SACRAMENTO — Another medical school has joined what could be a growing movement to ban faculty and residents from accepting any gifts whatsoever from drug company representatives.
The University of California, Davis, Health System decided in late November to forbid its medical staff to accept any gifts from drug salesmen, including drug samples, pens, mugs, and meals, however small they might be.
By taking this action, the school joins a cadre of institutions that includes Yale University, which implemented its policy in 2005, the University of Pennsylvania, which did so in July 2006, and Stanford University, which implemented its policy in October 2006. At UC Davis, the policy goes into effect in July 2007.
The new prohibition “picks off the low-lying fruit” in an attempt by the institution to create a greater distance between its clinical practice and the pharmaceutical industry, said Dr. Timothy E. Albertson, the university system's executive director of clinical care.
The efforts at UC Davis and the other academic medical centers were spurred in part by an article in the Journal of the American Medical Association (2006;295:429–33). The article noted that many authoritative bodies, including the Pharmaceutical Research and Manufacturers of America and government agencies, have made attempts to curtail practices that constitute a conflict of interest for physicians. But the article also said those actions have largely failed to change the current climate. Thus, the 11 authors of the paper urged academic medical centers to take the lead.
Academic medical centers need to adopt such policies because the medical profession looks to them for leadership, and because academic medical centers shape the ethics of the profession, the proposal said.
According to IMS Health, a pharmaceutical information and consulting company, drug companies spent $27 billion on product promotion in 2004, of which $16 billion was for free drug samples and $7.3 billion, including gifts and meals, went to sales representative contacts.
The pharmaceutical industry, which adopted strict guidelines on gift giving in 2002, says that limiting the practices and access of their sales representatives will deprive physicians of the best expertise on their medicines.
But gifts, however insignificant, establish an unspoken quid pro quo between physicians and pharmaceutical companies.
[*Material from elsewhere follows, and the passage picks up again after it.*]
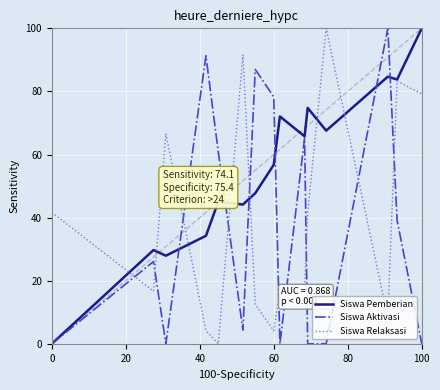

Is this an area chart (filled region under the line)?

No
If gifts did not serve this purpose, companies would not give them, the JAMA authors say. They note that the research bears this out.
According to a 2003 survey of more than 1,000 third-year medical students, an average third-year student receives one gift or attends one company-sponsored activity a week (JAMA 2005;294:1034–42). That is precisely the point of the no-gift policies proposed by the JAMA article, said one of its authors, Dr. Jerome P. Kassirer, former editor-in-chief of the New England Journal of Medicine.
“These meals and gifts give residents and trainees the idea that pharmaceutical largesse is all right and the way things work, but it taints the profession,” Dr. Kassirer said in an interview. “They wouldn't pass out these gifts if it didn't matter.
“I think the academic medical centers needed a little nudge,” he added, noting the impact the article appears to be having. “It's a beginning.”
At the academic medical centers, free meals appear to be the biggest issue impeding acceptance of the policies among staff. The free meals allow physicians to attend midday meetings they otherwise would not have time to attend, and they are a big ticket item. At the UC Davis Cancer Center alone, it is estimated that companies spend about $70,000 on free lunches a year. The center will now pick up those costs, and other departments may have to do the same.
At the University of Pennsylvania Health System, the adoption of its policy caused some grumbling at first, along with the loss of some legitimate educational programs that were sponsored. For the most part, however, physicians and other staff members have adjusted, said Dr. Patrick J. Brennan, the chief medical officer of the university health system.
At UC Davis and some of the other institutions, efforts are being made to help patients who previously might have benefitted from receiving free drug samples or devices; these items have been very helpful, especially for lower-income patients, Dr. Albertson noted. The university is going to try to purchase some of the equipment that has been donated in the past, such as training inhalers for asthma patients and supplies for those with diabetes. “We're going to make every effort to buy them” for use by lower-income patients, he added.